Activité 1 – D'après le texte source, en quelle année Im Nam quitte-t-elle le Cambodge pour la Thaïlande ?
Activité 2 – Recopiez le texte source de « À propos de » à « je suis l’aîné. ».

------ Texte source

À propos de
mai 6, 2021
Mon histoire commence par celle de mes parents. Ma mère, Im Nam, qui fuit le Cambodge
pour la Thaïlande en 1981, seule avec trois de ses quatre enfants. Et mon père, Soeung
Soeun, qui en 1978, emprunta l’identité d’un camarade conduit en camp de travail, pour
obtenir un visa d’étude. De leur rencontre à Stains (Seine Saint Denis) en 1982, naîtront 3
enfants dont je suis l’aîné.
Nous n’avons recueilli que peu de témoignages de leur douloureux passé. Tout a été si
soigneusement enfoui que nous en sommes toujours à émettre des hypothèses sur
l’origine de leur mutisme. Peur, pudeur, déracinement, désœuvrement. Le terreau de
nombreuses révolutions sociales et culturelles.
Identité fluide à la confluence de mon héritage cambodgien et de ma culture française, mes
travaux portent là où l’encre devient ancre symbolique jetée aux cœur des pensées qui
traversent l’âme humaine et permet d’en faire la cartographie.
A l’instar des Apsaras, ces danseuses célestes khmères dont les seules mains expriment le
conflit entre forces naturelles et forces spirituelles, j’utilise l’eau afin de guider mes encres
dans une transe libérant des émotions cachées dans la toile de mon inconscient.

------------
------ Données

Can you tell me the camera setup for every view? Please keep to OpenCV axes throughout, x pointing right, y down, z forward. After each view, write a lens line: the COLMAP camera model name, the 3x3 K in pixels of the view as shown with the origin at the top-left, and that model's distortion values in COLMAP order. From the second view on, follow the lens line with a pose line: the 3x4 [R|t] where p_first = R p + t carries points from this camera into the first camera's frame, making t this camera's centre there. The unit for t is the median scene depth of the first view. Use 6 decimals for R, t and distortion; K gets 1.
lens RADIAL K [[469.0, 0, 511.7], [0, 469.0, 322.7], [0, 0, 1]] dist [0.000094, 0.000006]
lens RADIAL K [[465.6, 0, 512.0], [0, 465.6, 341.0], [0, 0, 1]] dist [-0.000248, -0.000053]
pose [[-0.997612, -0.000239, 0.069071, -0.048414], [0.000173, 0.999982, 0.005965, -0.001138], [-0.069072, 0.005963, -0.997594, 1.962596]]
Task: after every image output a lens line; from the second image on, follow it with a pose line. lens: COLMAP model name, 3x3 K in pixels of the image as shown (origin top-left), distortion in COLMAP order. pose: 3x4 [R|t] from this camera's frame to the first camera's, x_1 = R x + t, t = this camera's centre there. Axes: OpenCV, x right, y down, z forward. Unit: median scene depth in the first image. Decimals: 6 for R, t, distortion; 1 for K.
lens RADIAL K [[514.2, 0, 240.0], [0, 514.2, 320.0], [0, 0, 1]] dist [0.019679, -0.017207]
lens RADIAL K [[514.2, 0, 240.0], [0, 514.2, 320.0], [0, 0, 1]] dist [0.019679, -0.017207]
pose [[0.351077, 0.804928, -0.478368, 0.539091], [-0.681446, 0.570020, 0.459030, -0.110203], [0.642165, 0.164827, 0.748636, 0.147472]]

------------

Corrigé 1 – En 1981.

Corrigé 2 –
À propos de
mai 6, 2021
Mon histoire commence par celle de mes parents. Ma mère, Im Nam, qui fuit le Cambodge
pour la Thaïlande en 1981, seule avec trois de ses quatre enfants. Et mon père, Soeung
Soeun, qui en 1978, emprunta l’identité d’un camarade conduit en camp de travail, pour
obtenir un visa d’étude. De leur rencontre à Stains (Seine Saint Denis) en 1982, naîtront 3
enfants dont je suis l’aîné.